"Hungarian, Cantonese, Vietnamese, Dutch, Turkish, Latvian, Swedish, French, Spanish, Chinese, German and English!"
Wow, what a coincidence, since I am highly fluent in everyone of those languages. Not only fluent but able to grasp the meaning of poetry as if I were a college degreed native speaker. Since most of my students seem to struggle with comprehending the difference between words like bored or boring I am sure they will have no problems listening to Sylvia Plath translated into Hungarian.
Did not know I could get into some fine Latvian poetry here in Kunming and can't wait to, er, hear that.
I went through a dark phase in life and actually read poetry at some coffee houses in Seattle. It was all pseudo-beatnik and Bohemian . All that reading one's poetry to a crowd is weird enough when it is your own language, but of what possible value would it be for someone to sit and listen to another person read poems in Turkish or Vietnamese when they do not understand how to say hello or goodby in those languages? Are people in KM just so desperate for some sort of "lofty" entertainment that they will do anything? Is this near the Noridca, the KM "art" hub? I went there for some music show and some Chiense kid sat and improvised on something with an XY touch screen, turning knobs and what have you, and it sounded like crap but everybody tried to act like they were so into this artsy fartsy performance, but all I saw were people on cell phones or ones like me, leaving.

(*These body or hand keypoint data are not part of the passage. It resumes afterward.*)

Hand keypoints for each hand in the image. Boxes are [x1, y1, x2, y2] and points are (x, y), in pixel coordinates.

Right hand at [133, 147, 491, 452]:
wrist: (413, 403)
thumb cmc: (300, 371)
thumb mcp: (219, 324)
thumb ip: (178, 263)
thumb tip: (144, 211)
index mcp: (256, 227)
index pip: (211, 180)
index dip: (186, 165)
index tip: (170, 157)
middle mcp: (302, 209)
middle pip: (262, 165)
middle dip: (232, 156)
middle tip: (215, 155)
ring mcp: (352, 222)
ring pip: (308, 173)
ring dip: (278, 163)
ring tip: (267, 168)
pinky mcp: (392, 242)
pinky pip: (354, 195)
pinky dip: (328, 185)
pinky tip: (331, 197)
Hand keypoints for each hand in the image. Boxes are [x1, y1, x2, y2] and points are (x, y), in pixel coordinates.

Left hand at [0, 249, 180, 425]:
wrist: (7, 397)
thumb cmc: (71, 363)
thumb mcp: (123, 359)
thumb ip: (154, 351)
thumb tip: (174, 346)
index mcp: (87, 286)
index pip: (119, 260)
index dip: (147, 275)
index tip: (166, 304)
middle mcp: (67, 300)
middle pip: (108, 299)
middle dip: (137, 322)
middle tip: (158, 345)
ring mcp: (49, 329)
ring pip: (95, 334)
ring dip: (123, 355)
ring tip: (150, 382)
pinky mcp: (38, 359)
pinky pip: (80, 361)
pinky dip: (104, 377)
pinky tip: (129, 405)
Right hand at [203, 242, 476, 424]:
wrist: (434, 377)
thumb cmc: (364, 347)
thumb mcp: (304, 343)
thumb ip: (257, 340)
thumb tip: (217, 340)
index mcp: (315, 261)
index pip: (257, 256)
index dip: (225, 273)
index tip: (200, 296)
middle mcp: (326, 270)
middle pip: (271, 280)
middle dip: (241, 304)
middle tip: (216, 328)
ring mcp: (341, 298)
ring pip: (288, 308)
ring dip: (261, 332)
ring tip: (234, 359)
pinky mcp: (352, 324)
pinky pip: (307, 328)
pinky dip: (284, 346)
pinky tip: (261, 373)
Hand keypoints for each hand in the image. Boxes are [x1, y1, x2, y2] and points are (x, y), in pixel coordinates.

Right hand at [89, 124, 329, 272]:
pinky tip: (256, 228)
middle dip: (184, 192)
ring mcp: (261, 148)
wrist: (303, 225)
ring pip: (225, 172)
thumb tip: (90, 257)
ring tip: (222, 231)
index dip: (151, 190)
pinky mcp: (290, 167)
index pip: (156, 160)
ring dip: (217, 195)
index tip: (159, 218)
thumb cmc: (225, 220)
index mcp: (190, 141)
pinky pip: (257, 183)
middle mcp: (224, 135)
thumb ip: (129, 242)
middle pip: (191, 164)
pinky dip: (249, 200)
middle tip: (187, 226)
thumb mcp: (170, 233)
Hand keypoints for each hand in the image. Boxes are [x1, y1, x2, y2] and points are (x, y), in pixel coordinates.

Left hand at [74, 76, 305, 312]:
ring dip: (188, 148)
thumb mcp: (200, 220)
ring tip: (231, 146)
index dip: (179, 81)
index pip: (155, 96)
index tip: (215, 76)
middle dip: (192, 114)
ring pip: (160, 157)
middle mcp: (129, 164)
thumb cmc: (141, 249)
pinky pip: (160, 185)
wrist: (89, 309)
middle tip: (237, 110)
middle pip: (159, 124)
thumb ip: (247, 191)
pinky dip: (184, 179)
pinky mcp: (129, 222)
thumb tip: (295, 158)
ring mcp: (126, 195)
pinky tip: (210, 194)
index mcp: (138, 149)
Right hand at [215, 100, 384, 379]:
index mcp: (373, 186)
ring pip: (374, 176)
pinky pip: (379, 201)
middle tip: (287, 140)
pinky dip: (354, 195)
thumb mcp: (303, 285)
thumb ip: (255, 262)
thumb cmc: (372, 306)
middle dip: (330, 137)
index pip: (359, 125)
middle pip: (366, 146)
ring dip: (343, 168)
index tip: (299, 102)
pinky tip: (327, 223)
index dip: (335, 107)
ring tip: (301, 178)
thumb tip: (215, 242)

Why not at least structure this in some way? There should be a rule that Chinese people cannot read poems where every line starts with the same word, like this:
love, blah blah blah
love, blah blah blah,
love, blah blah,
love, blah, blah blah,
love, blah,
love, blah blah blah
love, blah blah blah, blah
love, blah blah,
love, blah, blah blah,
love, blah, blah
and on forever. or as they say here, "and so on."